Available records
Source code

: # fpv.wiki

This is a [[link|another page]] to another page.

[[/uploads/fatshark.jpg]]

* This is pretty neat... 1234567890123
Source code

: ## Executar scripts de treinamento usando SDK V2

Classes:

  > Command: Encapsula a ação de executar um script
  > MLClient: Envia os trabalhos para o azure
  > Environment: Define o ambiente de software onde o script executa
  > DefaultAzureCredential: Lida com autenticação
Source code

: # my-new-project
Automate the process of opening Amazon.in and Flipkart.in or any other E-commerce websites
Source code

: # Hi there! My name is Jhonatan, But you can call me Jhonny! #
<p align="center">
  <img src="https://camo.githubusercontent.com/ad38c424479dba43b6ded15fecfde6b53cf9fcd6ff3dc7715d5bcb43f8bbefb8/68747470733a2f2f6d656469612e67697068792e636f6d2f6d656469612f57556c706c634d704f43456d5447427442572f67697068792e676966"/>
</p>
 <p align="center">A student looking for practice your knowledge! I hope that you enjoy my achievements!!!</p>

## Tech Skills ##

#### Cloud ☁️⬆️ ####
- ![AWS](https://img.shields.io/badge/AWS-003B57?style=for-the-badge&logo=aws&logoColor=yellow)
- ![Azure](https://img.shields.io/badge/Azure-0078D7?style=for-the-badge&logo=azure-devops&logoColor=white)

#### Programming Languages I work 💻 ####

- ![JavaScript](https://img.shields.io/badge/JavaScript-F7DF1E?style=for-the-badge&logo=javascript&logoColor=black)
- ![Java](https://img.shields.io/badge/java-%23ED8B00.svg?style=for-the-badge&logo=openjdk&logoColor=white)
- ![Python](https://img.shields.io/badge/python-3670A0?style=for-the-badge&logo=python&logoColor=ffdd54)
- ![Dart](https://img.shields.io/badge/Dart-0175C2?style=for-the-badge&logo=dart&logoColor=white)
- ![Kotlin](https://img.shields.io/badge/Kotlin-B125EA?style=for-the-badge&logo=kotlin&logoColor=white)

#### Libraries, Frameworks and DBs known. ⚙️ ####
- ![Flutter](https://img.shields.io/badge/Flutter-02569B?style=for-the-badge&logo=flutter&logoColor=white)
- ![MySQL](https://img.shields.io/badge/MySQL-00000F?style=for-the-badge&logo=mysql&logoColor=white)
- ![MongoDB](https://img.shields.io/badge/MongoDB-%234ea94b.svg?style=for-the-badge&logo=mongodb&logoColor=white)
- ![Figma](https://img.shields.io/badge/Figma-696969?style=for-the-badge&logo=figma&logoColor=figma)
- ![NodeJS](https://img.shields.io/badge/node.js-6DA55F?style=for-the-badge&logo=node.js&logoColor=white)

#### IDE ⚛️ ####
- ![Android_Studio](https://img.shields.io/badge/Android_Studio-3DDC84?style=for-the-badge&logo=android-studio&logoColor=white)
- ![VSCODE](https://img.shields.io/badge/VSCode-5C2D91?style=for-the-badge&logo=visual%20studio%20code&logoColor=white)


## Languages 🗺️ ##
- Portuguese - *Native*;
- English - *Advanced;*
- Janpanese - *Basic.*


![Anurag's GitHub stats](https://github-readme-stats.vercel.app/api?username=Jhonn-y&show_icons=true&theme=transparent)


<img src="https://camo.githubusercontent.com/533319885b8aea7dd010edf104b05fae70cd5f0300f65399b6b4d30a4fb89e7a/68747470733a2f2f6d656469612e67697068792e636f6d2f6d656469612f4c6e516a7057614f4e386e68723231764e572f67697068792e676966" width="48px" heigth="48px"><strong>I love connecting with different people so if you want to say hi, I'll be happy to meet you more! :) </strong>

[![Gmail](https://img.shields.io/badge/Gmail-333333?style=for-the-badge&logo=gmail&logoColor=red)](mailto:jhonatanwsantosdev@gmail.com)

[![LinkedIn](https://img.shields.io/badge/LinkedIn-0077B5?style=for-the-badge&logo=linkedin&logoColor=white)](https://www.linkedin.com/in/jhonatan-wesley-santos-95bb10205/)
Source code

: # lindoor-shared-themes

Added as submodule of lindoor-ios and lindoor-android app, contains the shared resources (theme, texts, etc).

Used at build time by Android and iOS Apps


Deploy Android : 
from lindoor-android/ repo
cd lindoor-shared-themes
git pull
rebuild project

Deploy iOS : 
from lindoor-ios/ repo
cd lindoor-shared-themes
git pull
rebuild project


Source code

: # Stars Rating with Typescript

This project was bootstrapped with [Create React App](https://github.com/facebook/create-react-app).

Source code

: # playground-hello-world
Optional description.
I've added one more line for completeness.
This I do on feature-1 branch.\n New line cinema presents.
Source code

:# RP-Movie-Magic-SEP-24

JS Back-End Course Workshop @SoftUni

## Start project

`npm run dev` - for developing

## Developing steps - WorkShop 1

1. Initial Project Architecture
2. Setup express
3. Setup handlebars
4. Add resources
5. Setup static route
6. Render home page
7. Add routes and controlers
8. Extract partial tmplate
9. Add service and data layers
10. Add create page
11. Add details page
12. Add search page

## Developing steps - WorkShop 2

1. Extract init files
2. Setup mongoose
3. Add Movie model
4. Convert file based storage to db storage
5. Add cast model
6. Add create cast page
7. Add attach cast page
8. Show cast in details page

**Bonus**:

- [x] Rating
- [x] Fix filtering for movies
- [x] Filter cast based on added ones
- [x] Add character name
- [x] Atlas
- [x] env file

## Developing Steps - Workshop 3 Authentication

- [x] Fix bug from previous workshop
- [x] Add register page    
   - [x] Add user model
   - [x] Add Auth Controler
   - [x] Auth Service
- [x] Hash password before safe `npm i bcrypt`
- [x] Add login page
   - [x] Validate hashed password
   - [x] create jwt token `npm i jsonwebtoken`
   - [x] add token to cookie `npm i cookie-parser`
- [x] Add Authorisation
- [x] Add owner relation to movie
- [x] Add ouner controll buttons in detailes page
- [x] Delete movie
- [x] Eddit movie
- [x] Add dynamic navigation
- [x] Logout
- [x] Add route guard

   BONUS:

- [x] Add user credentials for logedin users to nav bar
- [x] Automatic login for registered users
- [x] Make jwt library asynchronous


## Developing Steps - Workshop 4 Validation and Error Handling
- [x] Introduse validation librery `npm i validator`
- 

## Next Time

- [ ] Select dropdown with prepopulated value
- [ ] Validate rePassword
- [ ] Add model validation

Task brief
Please pick out every line in the data above that contains the word "shared", and copy each one.

Response area
: # lindoor-shared-themes
Added as submodule of lindoor-ios and lindoor-android app, contains the shared resources (theme, texts, etc).
cd lindoor-shared-themes
cd lindoor-shared-themes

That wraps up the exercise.